The Broader Significance

This message is a textbook example of systematic debugging in distributed ML systems. The assistant follows a clear methodology: verify process existence, check log files, examine kernel messages, confirm file descriptor routing, and finally use strace to observe thread-level behavior. Each step eliminates a hypothesis and narrows the search space. When the strace reveals the busy-wait pattern, the assistant has enough confidence to make the kill-and-restart decision rather than continuing to wait or attempting more invasive diagnostics.

The message also illustrates the tension between exploration and stability in ML infrastructure. The flashinfer backend was chosen because it promised better performance, but on a new hardware architecture, the safest path was to revert to the known-good triton backend and apply only the NCCL tuning.

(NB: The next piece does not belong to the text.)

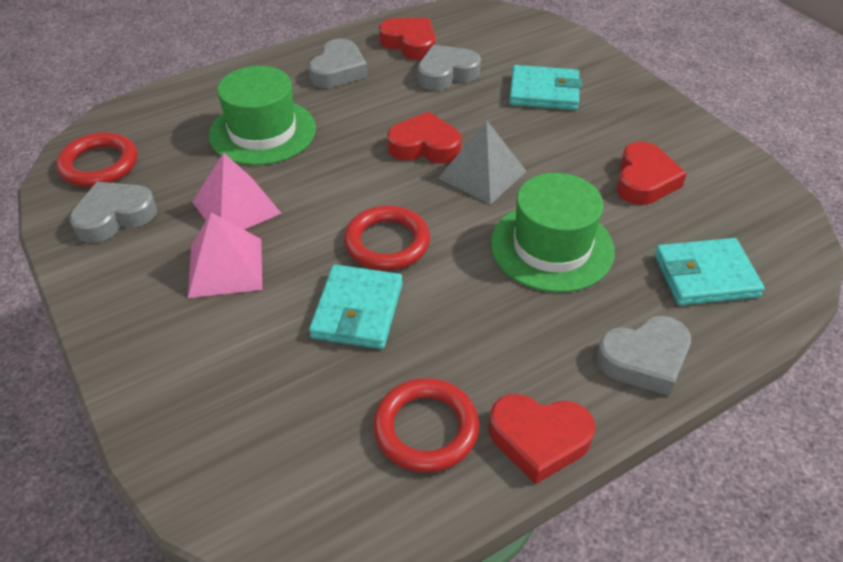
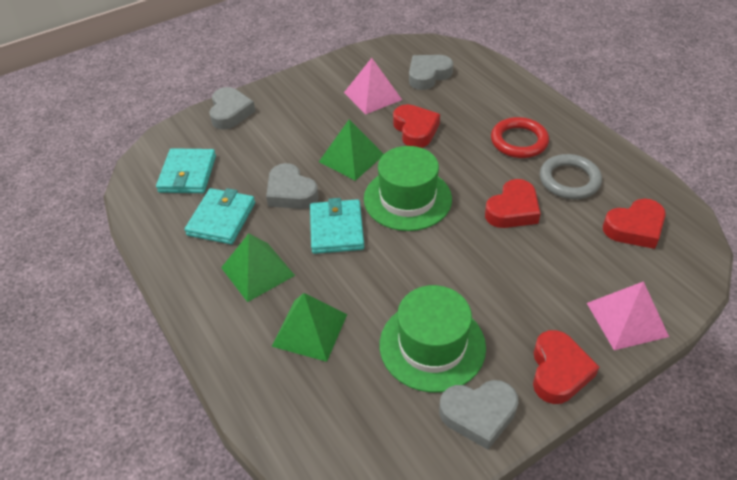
green pyramid: none = 0 -> [221,234,295,302] [271,293,347,362] [319,120,384,181] = 3
grey pyramid: [439,120,526,205] = 1 -> none = 0
grey ring: none = 0 -> [540,154,602,199] = 1
red ring: [56,132,137,187] [344,206,430,271] [373,378,479,473] = 3 -> [491,117,549,158] = 1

This risk-reward calculus is at the heart of every deployment decision in the rapidly evolving landscape of LLM inference engines.

In the end, the assistant's diagnosis was correct. The next message ([msg 3266]) confirms the kill, and the subsequent restart with triton attention succeeds, leading to the 90.0 tok/s benchmark that becomes the foundation for the EAGLE-3 hidden state extraction pipeline. Message 3265 is the critical turning point — the moment when patience gave way to decisive action, armed with the clarity that only a well-chosen diagnostic tool can provide.